** Opening Selected text block **

In editing, I assume like my present codec stuff , if i dont change anything, then the data does not get de-re-compressed one more time by simple cut editing.

i dont think the 25-35Mb/s being de-compressed totally and re-compressed will make me happy, large sweep color gradients (backgrounds) are already banding in my present DV 5-1 compression format, then in the 20-1 (type) dvd compression finals.

When i turn the saturation down, it actually gets worse, because the fine gradient color differences were already tossed out, so turn down the color bleeding/blending and the bands of colors arent blended by the color overlay as much.

Everything i shoot is moving, be it tracking horses, dancers, panning colors, the lights changing every other frame for thier cute effect, other than funerals NOTHING i shoot holds still and is in various shades of grey. (difficult to compress)

** Closing Selected text block **

> **Activity**:
Transcribe the video compression post, starting with "i dont think" and going on through "(difficult to compress)". The entries that come next are separate material, unrelated to the video compression post.

** Opening Data supplied block **

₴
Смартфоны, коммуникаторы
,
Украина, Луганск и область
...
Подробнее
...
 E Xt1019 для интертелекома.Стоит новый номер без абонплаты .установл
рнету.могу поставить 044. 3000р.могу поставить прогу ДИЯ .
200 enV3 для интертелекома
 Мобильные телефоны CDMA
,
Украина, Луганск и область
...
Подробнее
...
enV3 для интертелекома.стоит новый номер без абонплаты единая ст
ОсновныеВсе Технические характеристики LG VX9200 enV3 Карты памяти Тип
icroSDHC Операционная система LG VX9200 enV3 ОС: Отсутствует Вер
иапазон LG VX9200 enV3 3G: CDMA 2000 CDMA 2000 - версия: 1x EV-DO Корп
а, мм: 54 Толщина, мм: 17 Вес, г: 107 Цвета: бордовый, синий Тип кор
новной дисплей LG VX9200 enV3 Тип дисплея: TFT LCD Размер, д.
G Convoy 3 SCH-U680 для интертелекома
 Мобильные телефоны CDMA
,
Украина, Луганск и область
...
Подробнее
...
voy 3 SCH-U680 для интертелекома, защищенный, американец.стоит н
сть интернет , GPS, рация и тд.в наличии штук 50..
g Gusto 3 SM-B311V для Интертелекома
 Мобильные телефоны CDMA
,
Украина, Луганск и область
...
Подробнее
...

** Closing Data supplied block **

> **Finished exercise**:
i dont think the 25-35Mb/s being de-compressed totally and re-compressed will make me happy, large sweep color gradients (backgrounds) are already banding in my present DV 5-1 compression format, then in the 20-1 (type) dvd compression finals.

When i turn the saturation down, it actually gets worse, because the fine gradient color differences were already tossed out, so turn down the color bleeding/blending and the bands of colors arent blended by the color overlay as much.

Everything i shoot is moving, be it tracking horses, dancers, panning colors, the lights changing every other frame for thier cute effect, other than funerals NOTHING i shoot holds still and is in various shades of grey. (difficult to compress)